Dal 1° ottobre 2020 avrà inizio la fase transitoria di passaggio dal PIN INPS in favore del Sistema Pubblico di Identità Digitale (SPID). 

L’INPS procederà al passaggio dal PIN allo SPID in considerazione del diritto dei cittadini alla semplificazione nel rapporto con la Pubblica Amministrazione e per dar seguito alle politiche nazionali di digitalizzazione aperte ormai agli sviluppi europei.

Lo SPID, infatti, consente agli utenti di interagire con l’Istituto, con l’intero sistema pubblico e con i soggetti privati aderenti.
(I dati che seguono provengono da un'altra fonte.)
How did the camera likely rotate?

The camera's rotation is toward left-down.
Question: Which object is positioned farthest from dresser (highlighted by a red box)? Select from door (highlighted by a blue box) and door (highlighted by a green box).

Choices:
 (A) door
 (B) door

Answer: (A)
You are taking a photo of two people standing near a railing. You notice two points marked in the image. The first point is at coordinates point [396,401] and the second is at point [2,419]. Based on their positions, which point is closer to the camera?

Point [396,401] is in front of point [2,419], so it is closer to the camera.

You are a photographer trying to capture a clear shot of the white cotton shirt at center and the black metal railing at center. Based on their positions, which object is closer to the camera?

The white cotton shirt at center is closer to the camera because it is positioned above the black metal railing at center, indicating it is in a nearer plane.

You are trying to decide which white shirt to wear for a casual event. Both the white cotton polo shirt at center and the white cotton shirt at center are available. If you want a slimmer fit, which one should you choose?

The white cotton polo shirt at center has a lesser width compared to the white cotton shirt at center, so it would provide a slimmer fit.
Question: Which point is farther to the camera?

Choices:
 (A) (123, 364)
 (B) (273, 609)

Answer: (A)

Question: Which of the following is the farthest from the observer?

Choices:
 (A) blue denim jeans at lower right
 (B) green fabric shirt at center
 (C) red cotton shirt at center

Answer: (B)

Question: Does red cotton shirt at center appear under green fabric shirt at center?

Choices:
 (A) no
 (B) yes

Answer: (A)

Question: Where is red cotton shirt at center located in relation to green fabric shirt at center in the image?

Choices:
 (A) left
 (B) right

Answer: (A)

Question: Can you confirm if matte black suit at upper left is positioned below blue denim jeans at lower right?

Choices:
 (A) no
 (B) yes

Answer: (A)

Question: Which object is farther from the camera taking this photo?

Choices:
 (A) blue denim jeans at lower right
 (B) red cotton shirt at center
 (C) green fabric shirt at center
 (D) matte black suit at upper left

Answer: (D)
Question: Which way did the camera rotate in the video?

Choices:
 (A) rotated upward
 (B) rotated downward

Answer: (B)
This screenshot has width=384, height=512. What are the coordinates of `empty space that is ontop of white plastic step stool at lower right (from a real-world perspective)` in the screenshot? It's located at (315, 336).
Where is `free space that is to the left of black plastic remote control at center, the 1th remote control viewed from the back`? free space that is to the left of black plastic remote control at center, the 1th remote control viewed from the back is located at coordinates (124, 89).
In base al Regolamento eIDAS, l’identità digitale SPID (con credenziali di livello 2 o 3) può essere usata per l’accesso ai servizi in rete delle Pubbliche Amministrazioni dell’Unione europea.

Le informazioni essenziali sulla fase di transizione sono disponibili anche nel poster (PDF 3MB) e nel volantino (PDF 2MB) ufficiali della campagna di transizione da PIN a SPID.

Grazie ai livelli di autenticazione SPID, l’Istituto potrà abilitare nuovi servizi che richiedono una maggiore affidabilità nella fase di riconoscimento dell’utente (firme digitali, pagamenti, ecc.). 

Restano valide la Carta d’identità elettronica e la Carta nazionale dei servizi. 

Dal 1° ottobre 2020, pertanto, l’INPS non rilascerà più PIN come credenziale di accesso ai servizi dell’Istituto.

I PIN in possesso degli utenti conserveranno la loro validità e potranno essere rinnovati alla naturale scadenza fino alla conclusione della fase transitoria.

Il PIN dispositivo sarà mantenuto per gli utenti che non possono avere accesso alle credenziali SPID, come i minori di diciotto anni o i soggetti extracomunitari, e per i soli servizi loro dedicati.